Szczecińska Scena Kultury Słowianin ma powstać w wyniku połączenia Szczecińskiej Agencji Artystycznej (która zarządza m.in. Teatrem Letnim oraz sceną na Różance) i Domu Kultury Słowianin. Adres nowej instytucji będzie przy ul. Korzeniowskiego 7, gdzie od 1969 roku działa Słowianin.
„Efekt rozmów z młodymi artystami”
- Tym działaniem chcemy jeszcze efektywniej wykorzystać dwie sceny, które posiadają te instytucje. Szczecińska Scena Kultury Będzie organizatorem wydarzeń, koncertów, miejscem prezentacji młodych muzyków. Chcemy zaoferować im salę prób, rozwinąć ich kariery. To efekt rozmów, podczas których młodzi twórcy bardzo często zwracali uwagę, że muszą ćwiczyć po piwnicach i brakuje im miejsca do nauki – tłumaczy zastępca prezydenta Szczecina Marcin Biskupski. –Do dyspozycji będzie Teatr Letni, scena Słowianina, Różanka oraz Netto Arena jako zaplecze techniczne i magazynowe.
Budżet Szczecińskiej Sceny Kultury Słowianin ma być sumą tych, które posiadają Słowianin i SAA. Podobnie jak liczba etatów. O podwyżkach dla pracowników na razie nie ma mowy.
Nowa instytucja ma rozpocząć działalność od stycznia 2026 roku. Na jutrzejszej (17 bm.) sesji radni miejscy będą głosować w sprawie przyjęcia uchwały kierunkowej o powstaniu nowej instytucji. Lipiec i sierpień tego roku to czas na konsultacje wewnątrz Słowianina i Szczecińskiej Agencji Artystycznej, a w październiku radni mają głosować nad właściwą uchwałą o utworzeniu Szczecińskiej Sceny Kultury Słowianin oraz likwidacji tych, z których powstanie.
^^^^^^^^^^^^^^^^
:: Polecenia ::
1. Czy zdania (a), (b) i (c) są zgodne z tekstem o Szczecińskiej Scenie Kultury? Przy każdym odpowiedz „tak” lub „nie” i przytocz rozstrzygające słowa tekstu.
(a) Słowianin działa przy ul. Korzeniowskiego 7 od 1969 roku.
(b) Pracownicy nowej instytucji mają od razu dostać podwyżki.
(c) Nowa instytucja ma rozpocząć działalność w październiku 2026 roku.
2. Odpowiedz na pytania do tekstu o Szczecińskiej Scenie Kultury:
(a) Kto pełni funkcję zastępcy prezydenta Szczecina?
(b) Które miejsce ma służyć jako zaplecze techniczne i magazynowe?
(c) W których miesiącach mają się odbyć konsultacje wewnątrz obu instytucji?
3. Proszę wypisać wszystkie miejsca, które według tekstu o Szczecińskiej Scenie Kultury będą „do dyspozycji” nowej instytucji.

:: Dane wejściowe ::
^^^^^^^^^^^^^^^^
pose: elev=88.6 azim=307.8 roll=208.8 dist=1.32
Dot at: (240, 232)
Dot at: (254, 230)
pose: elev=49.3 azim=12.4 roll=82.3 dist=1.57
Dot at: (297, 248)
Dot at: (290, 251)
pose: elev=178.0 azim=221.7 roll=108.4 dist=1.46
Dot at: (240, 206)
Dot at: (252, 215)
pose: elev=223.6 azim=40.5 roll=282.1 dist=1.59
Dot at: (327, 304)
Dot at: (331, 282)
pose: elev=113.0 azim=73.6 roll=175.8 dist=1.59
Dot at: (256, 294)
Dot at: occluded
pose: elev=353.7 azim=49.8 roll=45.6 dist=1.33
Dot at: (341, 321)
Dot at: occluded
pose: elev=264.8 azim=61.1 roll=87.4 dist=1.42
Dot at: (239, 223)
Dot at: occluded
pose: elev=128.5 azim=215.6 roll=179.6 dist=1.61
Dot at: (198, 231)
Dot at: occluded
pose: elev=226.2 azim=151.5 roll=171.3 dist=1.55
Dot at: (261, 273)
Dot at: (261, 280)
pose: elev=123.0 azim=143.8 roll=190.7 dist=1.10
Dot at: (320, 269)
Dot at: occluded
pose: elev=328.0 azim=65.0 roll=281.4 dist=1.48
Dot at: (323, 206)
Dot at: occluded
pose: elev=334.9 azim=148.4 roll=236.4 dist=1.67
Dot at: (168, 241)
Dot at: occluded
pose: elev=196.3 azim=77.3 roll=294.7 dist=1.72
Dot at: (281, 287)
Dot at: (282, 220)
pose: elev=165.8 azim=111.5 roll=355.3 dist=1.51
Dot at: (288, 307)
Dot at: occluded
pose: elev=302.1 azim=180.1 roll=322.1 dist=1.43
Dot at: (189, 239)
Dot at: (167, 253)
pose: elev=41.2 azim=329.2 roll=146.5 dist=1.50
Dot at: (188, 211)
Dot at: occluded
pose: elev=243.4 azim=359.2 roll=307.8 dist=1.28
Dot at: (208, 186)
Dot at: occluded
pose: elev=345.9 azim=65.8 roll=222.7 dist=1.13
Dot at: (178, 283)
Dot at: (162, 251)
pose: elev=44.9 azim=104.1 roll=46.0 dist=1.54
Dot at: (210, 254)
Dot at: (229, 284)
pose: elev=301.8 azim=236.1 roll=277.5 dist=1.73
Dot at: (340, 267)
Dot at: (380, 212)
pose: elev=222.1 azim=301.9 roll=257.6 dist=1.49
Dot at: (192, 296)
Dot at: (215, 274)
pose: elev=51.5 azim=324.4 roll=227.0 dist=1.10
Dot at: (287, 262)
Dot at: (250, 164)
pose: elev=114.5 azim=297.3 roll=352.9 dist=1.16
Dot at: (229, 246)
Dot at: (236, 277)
^^^^^^^^^^^^^^^^
:: Rozwiązanie ::
1.
(a) Tak: „Adres nowej instytucji będzie przy ul. Korzeniowskiego 7, gdzie od 1969 roku działa Słowianin.”
(b) Nie: „O podwyżkach dla pracowników na razie nie ma mowy.”
(c) Nie: „Nowa instytucja ma rozpocząć działalność od stycznia 2026 roku.”

2.
(a) Marcin Biskupski.
(b) Netto Arena.
(c) W lipcu i sierpniu.

3. Teatr Letni, scena Słowianina, Różanka, Netto Arena.